The rest of the program was more within the orchestra's comfort zone, and there were few struggles. The Tchaikovsky trepak (a lively Russian dance) was satisfactory and enjoyable. The Morton Gould setting of "Adeste Fidelis" was well-played and is a personal favorite. The Gould "Silent Night" illustrated that it is harder to play soft and slow than loud and fast, and may have been the third or fourth most difficult piece on the program, but even it went fairly well. Leroy Anderson's "Sleigh Ride" was fun. (I performed that a few times in my own youthful, mediocre musical career, but never could do justice to the horse whinny at the end. Others, happily, do fine at that, including our local trumpeters.) A Robert Bowden Christmas medley was fun and well-executed.

Then came some more John Williams, a Christmas suite from the movie Home Alone.

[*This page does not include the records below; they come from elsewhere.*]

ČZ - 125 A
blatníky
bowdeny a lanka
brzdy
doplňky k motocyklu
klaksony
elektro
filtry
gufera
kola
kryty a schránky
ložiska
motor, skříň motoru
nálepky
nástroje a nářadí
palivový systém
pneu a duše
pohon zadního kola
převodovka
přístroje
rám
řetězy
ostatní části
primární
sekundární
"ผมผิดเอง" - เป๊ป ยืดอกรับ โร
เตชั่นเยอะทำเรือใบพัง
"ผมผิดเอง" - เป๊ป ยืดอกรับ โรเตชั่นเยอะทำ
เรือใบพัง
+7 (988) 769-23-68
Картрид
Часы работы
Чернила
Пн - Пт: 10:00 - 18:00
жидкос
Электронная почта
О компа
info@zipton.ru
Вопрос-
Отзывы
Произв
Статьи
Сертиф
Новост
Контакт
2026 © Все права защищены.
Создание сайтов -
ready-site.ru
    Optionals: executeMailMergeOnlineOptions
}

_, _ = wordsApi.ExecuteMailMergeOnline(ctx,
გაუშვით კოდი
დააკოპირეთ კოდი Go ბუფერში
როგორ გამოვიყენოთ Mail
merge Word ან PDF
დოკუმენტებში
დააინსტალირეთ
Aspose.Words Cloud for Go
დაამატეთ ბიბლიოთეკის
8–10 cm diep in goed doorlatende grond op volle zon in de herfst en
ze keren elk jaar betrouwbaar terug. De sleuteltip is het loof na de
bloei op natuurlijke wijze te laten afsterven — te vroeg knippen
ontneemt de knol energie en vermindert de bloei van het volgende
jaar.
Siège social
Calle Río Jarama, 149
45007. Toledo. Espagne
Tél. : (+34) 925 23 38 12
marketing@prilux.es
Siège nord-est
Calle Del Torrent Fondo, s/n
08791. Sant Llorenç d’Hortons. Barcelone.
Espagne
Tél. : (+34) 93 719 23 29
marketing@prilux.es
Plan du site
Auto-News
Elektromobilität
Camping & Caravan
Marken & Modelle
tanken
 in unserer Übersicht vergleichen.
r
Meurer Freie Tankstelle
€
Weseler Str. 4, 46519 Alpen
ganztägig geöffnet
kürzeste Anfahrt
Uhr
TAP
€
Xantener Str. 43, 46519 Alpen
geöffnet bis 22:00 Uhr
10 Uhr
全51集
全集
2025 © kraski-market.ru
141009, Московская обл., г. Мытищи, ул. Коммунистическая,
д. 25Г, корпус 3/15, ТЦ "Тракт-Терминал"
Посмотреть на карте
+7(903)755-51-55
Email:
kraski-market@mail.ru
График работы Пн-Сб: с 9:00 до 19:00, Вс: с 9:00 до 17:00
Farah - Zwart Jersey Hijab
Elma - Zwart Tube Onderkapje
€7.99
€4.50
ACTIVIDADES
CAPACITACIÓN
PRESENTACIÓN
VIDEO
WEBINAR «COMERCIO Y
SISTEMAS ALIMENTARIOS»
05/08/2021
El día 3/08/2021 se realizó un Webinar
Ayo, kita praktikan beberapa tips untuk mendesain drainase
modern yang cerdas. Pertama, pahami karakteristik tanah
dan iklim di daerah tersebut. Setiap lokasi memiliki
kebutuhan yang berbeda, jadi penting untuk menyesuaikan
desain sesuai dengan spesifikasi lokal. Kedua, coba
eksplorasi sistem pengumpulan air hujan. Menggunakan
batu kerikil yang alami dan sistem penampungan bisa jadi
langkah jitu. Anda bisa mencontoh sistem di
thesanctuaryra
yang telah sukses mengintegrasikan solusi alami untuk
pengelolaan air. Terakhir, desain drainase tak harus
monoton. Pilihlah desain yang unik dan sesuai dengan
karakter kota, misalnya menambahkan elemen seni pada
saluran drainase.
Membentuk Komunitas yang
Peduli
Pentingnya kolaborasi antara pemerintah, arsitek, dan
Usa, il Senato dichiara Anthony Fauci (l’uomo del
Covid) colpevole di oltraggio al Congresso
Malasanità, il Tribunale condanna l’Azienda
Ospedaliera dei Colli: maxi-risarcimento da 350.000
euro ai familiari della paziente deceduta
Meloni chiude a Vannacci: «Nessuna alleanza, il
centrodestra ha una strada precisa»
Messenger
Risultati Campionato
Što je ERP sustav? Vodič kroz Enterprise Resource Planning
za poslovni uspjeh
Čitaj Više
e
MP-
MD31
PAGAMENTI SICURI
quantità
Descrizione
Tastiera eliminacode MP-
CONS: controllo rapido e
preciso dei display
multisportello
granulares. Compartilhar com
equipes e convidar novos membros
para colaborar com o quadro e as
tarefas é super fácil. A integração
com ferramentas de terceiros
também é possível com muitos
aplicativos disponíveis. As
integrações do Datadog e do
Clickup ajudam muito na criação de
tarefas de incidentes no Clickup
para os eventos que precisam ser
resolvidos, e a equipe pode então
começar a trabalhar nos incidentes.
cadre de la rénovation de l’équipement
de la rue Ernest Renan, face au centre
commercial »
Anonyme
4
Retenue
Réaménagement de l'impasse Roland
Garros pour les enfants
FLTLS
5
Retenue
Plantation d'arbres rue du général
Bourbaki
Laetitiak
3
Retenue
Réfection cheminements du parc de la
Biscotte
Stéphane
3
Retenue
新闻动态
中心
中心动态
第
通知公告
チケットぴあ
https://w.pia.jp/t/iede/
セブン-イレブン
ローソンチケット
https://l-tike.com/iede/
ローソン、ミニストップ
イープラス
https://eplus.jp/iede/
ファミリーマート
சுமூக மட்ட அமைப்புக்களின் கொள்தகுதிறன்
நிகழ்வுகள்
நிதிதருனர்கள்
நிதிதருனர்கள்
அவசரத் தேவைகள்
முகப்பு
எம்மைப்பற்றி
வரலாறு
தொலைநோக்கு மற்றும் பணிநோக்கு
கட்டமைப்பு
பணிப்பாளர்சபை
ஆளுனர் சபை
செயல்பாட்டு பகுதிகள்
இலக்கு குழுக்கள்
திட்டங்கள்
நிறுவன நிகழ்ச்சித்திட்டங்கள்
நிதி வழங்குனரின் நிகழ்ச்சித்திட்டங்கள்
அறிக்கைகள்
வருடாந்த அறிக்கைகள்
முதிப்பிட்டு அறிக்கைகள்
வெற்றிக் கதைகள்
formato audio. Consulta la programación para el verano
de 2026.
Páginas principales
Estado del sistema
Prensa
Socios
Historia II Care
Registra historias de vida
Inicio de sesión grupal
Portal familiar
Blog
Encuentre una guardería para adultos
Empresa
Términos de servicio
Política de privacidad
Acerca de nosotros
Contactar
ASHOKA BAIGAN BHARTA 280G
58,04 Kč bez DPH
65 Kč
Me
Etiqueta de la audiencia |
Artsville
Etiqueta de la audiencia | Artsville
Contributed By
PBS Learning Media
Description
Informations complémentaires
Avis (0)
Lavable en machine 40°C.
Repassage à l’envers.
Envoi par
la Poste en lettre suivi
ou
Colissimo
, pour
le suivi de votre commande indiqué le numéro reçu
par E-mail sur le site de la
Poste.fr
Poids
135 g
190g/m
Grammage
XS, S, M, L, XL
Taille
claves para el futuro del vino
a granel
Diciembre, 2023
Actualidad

It was less difficult than the Harry Potter suite, but I'm guessing that it was still more difficult than the rest of the evening's Christmas music. In any case, it was the best performance of the evening. The orchestra played it beautifully and boldly, I thought.

Finally, some words about the audience, which included a lot of children and more than a few babies. This is a good thing. We teach them to behave here, then we can take them to the Utah Symphony or wherever when they're older. I know first-hand that some of the children, at least, left more interested in their own musical possibilities than they were when they arrived. But there's more.

The audience itself was the evening's big surprise. I have been to concerts and recitals in the community where the audience was rude and ill-behaved, even talking during the music. This uncultured incivility has tarnished my attitude about the arts in American Fork for years. I expected more of the same last evening, but I witnessed none of it. The audience was even sophisticated enough that no one applauded between movements of the same piece. (Even at BYU or Abravenel Hall or in New York you see that little gaffe sometimes. By the way, the American Fork audience that applauded once between movements as Serena McKinney performed Sarasate's Carmen Fantasy at a recent fund-raiser gets a pass on this one. That wasn't clueless; it was well-deserved and appropriate. The movement they, ahem, we were applauding was spectacular.)

The final piece on the program was "Hallelujah" from Handel's Messiah. Dr. Hill advised us (the audience) that we were the choir and also mentioned the tradition of standing when it is sung. So we stood, and at least some of us sang. In my trumpet years, I was always in the trumpet section, and so never got to sing this favorite chorus, so now I welcome any opportunity to the Hallelujah Chorus, even impromptu. My own performance was marred by a couple of coughs and about eight bars of memory lapse, but I had fun. (C'mon, folks, I hadn't sung it since at least Easter, and it was impromptu!)

Did I enjoy the evening? Yes, I already said that. Would I go back? Absolutely, even if my wife were not playing. Did the concert improve my opinion of the arts in American Fork? Unquestionably -- including my opinion of American Fork audiences .

Does the American Fork Symphony deserve a rehearsal venue to call its own? Yes, and I believe it's getting one up at the Recreation Center.

Does it merit its own large performance venue? No. In a world of limited resources, an orchestra which performs only several times each year, operating at public expense, can justify the cost of renting a good school auditorium for a few evenings, but not the cost of building a large auditorium of its own. (A sometime musician whose has been around a lot longer than I have notes that the Utah Symphony was on the national performance and recording scene long before it had its own venue.)